May 2018 be the year of falling in love with God! In the last three weeks, we reflected on Real Love (Rom 12:9-21), Love is the Greatest (1 Cor 13:1-13) and The Evidence You Love God is that you trust Him (John 14:1, 15). Today we consider that we can only truly love our neighbor when we love ourselves.
Why do we have to love ourselves before we can love our neighbor? How do you reconcile Jesus' words "deny yourself" and "love (your neighbor as) yourself"?
What is love? “Love is not an action, it is not a desire or a feeling. Love is not an emotion or intention…Desire and feelings fall into the domain of impulse, not that of choice. They aim at their satisfaction, not at what is better and possibly best. Choice considers alternatives and weighs what is best. If its vision is broad enough, it will find what is good and right. If it is surrendered to God, united with his will, it will be able to do what is best. That of course is the nature of love. It seeks what is best.” Dallas Willard.
This is why love is not something you choose to do, but what you choose to be. You don’t try to become a more loving person, but working in community with Father, Son, and Holy Spirit, you become the kind of person who can love. The kind of person who routinely and easily loves others.

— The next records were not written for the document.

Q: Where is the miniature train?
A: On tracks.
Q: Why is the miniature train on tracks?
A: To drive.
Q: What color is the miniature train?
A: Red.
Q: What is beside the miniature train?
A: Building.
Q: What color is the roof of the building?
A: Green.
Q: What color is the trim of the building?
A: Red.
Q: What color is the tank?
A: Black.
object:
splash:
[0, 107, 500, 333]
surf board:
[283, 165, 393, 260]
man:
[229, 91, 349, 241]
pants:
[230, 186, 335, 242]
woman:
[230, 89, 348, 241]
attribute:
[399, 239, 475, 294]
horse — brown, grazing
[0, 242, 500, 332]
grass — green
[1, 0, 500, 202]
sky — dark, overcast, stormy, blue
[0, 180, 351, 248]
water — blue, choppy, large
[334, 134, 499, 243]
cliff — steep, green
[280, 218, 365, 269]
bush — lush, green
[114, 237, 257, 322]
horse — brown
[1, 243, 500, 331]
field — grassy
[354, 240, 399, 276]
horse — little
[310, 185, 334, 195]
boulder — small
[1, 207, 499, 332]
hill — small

The most common struggle in the church. The singular mark of the church should be love. Why? There are many reasons foremost of which is that God is love (1 Jn 4:8, 16). Also, the greatest struggle inside the church has always been love, or the lack of it. Yet the church (and the gospel) has often been reduced to rules, rituals, commandments, theories or organizational goals and concerns. The highest priority of various churches are outreach, worship, youth ministry, leadership development, evangelism, discipleship, church growth, mission, purity, holiness, sacraments, particular doctrines of particular Christian leaders, denominational concerns, etc. These are not unimportant and certainly have their place. But should such agendas and ideologies ever supersede the place of loving others, or relegating love to just one of the many things the church does?

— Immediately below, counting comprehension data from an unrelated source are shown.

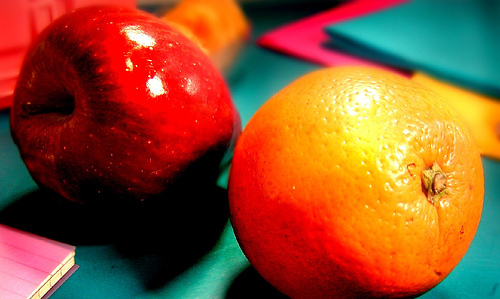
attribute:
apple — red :
[10, 4, 242, 223]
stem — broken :
[418, 160, 448, 202]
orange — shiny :
[211, 54, 491, 291]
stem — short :
[21, 97, 64, 118]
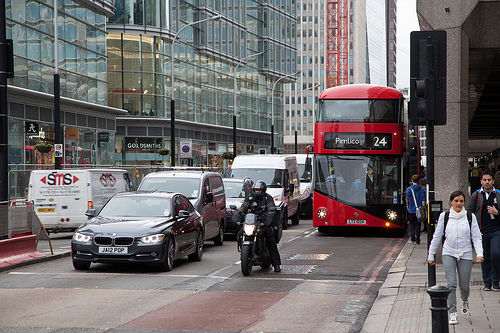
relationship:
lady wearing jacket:
[426, 190, 485, 324] [428, 205, 485, 255]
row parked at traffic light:
[72, 147, 319, 274] [407, 29, 449, 129]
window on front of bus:
[312, 154, 402, 203] [311, 81, 421, 240]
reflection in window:
[315, 155, 374, 201] [318, 95, 405, 127]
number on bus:
[370, 132, 389, 149] [311, 81, 421, 240]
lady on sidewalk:
[426, 190, 483, 323] [359, 230, 497, 332]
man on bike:
[467, 173, 500, 290] [216, 190, 304, 284]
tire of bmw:
[187, 227, 204, 263] [69, 188, 207, 273]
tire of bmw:
[159, 237, 175, 272] [69, 188, 207, 273]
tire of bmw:
[73, 257, 90, 271] [69, 188, 207, 273]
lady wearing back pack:
[426, 190, 485, 324] [427, 208, 449, 240]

What should the church do? Shame people or slam "bad" people? Win the "culture wars"? Elect our "Christian" candidate? The Christian church is singularly commanded to bear witness to God's love for the world (Jn 3:16). Surely, this requires that we love others (Jn 13:34-35; Rom 13:8-10).
What does it mean to sacrificially and unconditionally love others?

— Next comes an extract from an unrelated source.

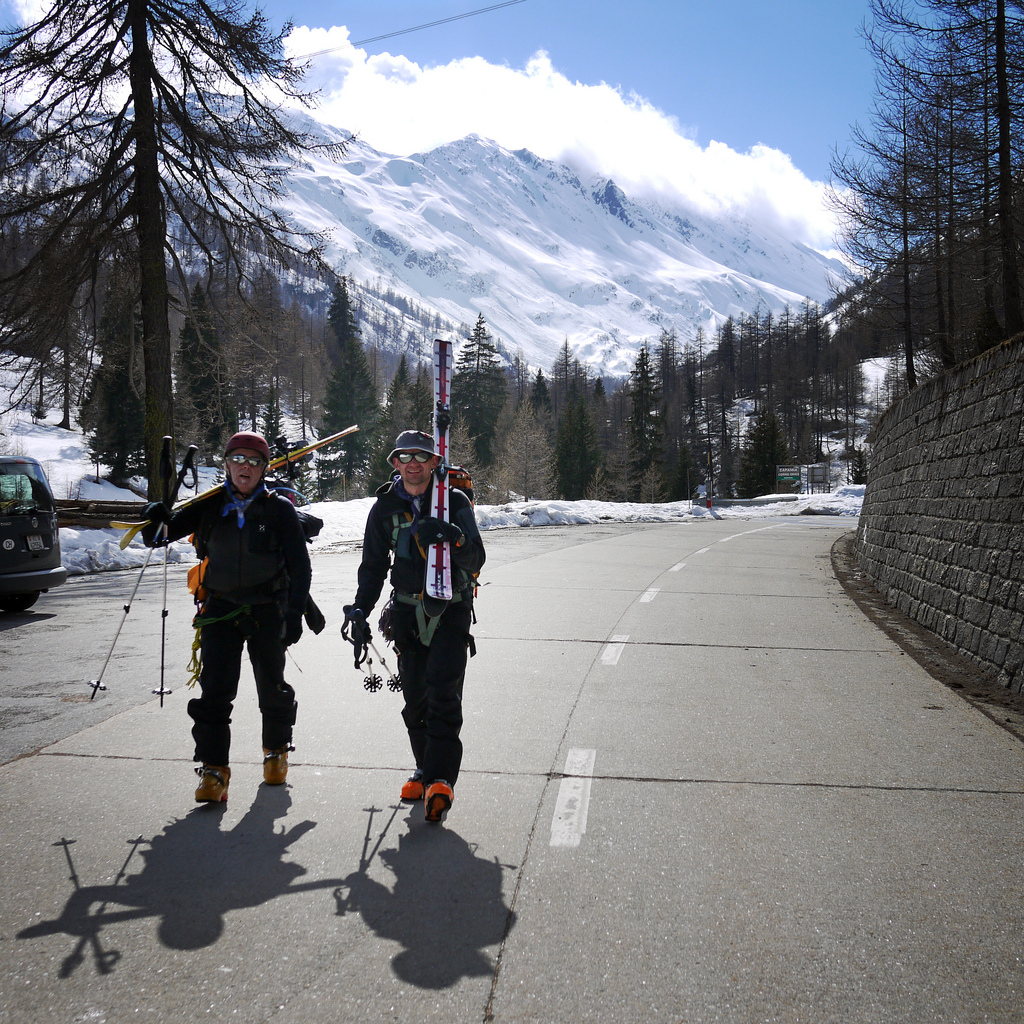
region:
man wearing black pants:
[381, 595, 477, 769]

The Bible is a complex narrative. But what is the big — yet simple — idea behind all the stories and teachings contained in this ancient book? Love — love dominates God’s story.
Jesus confirmed that two commands from the Old Testament — love God and love others — as the greatest of all the commandments during an encounter recorded in the New Testament between Jesus and the religious leaders. [See Mark 12:28–34.]
Followers of God are to live lives distinctly different from those around them. They are to be forgiving and self-giving, showing love to all.
Our capacity to love begins with receiving God’s love for us. From this reservoir we pour out love toward each other. The presence of God’s Spirit in us, working through us to overcome our passion for self in favor of loving others, is confirmation that we are in fact children of God.